What to do → From the forum thread of jokes below, quote word for word the passage starting at "You don't. There" and ending at "let him in.".

Text shown →
◆ ◆ ◆ ◆
# Blokes strike Back



## fastasflip (May 13, 2003)

How many men does it take to open a beer?
None. It should be opened by the time she brings it.
-------------------------------------------------------------------
Why is a Laundry a really bad place to pick up a woman?
Because a woman who can't even afford a washing machine will
probably never be able to support you.
--------------------------------------------------------------------
Why do women have smaller feet than men?
It's one of those "evolutionary things" that allows them to
stand closer to the kitchen sink.
-------------------------------------------------------------------
How do you know when a woman is about to say something smart?
When she starts her sentence with "A man once told me..."
-------------------------------------------------------------------
How do you fix a woman's watch?
You don't. There is a clock on the oven.
-------------------------------------------------------------------
Why do men break wind more than women?
Because women can't shut up long enough to build up the required
pressure.
-------------------------------------------------------------------
If your dog is barking at the back door and your wife is yelling
at the front door, who do you let in first?
The dog, of course. He'll shut up once you let him in.
◆ ◆ ◆ ◆
The data →
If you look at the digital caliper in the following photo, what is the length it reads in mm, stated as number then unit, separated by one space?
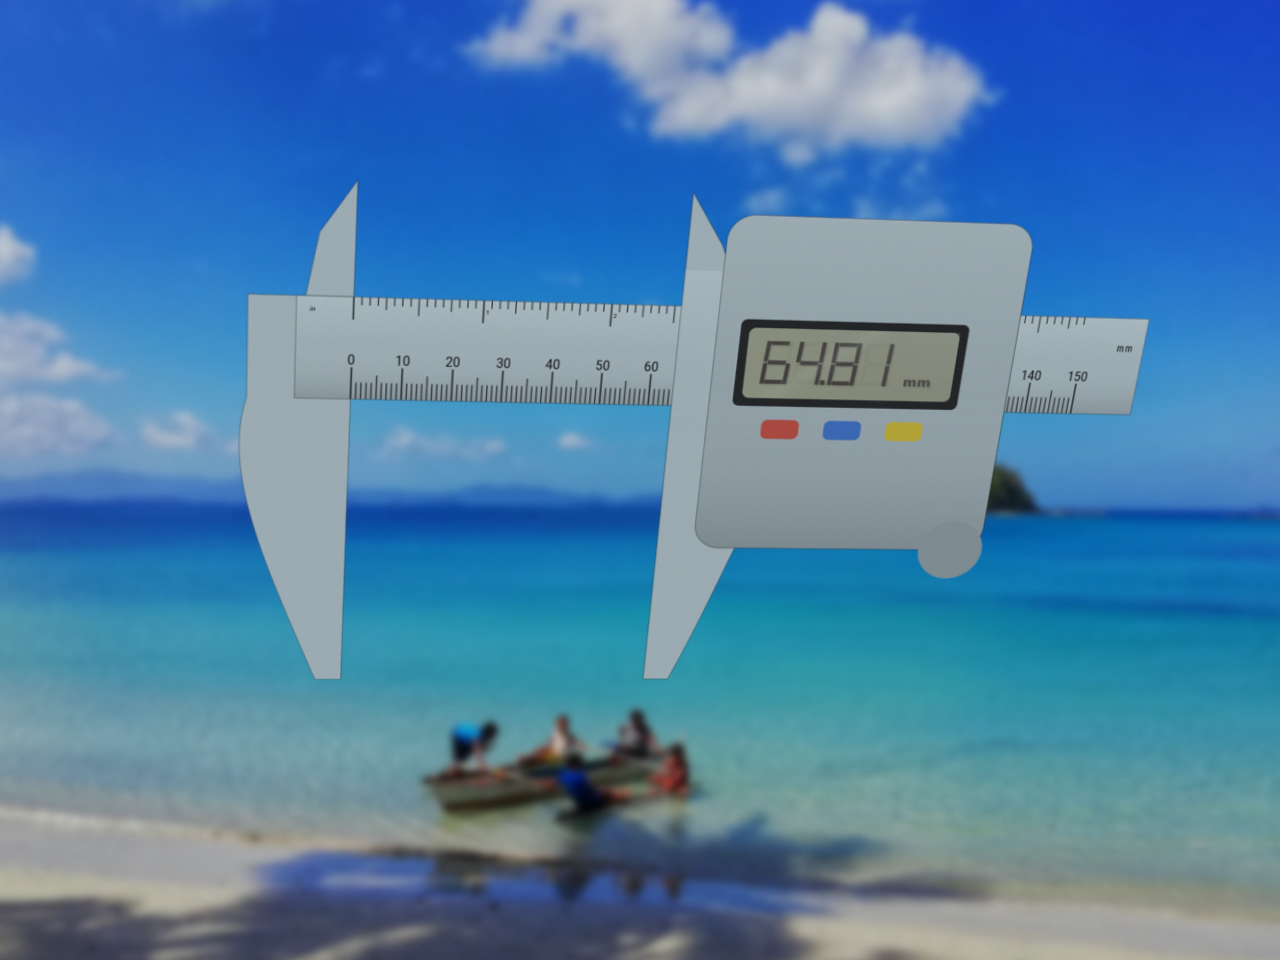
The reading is 64.81 mm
◆ ◆ ◆ ◆
Your response →
You don't. There is a clock on the oven.
-------------------------------------------------------------------
Why do men break wind more than women?
Because women can't shut up long enough to build up the required
pressure.
-------------------------------------------------------------------
If your dog is barking at the back door and your wife is yelling
at the front door, who do you let in first?
The dog, of course. He'll shut up once you let him in.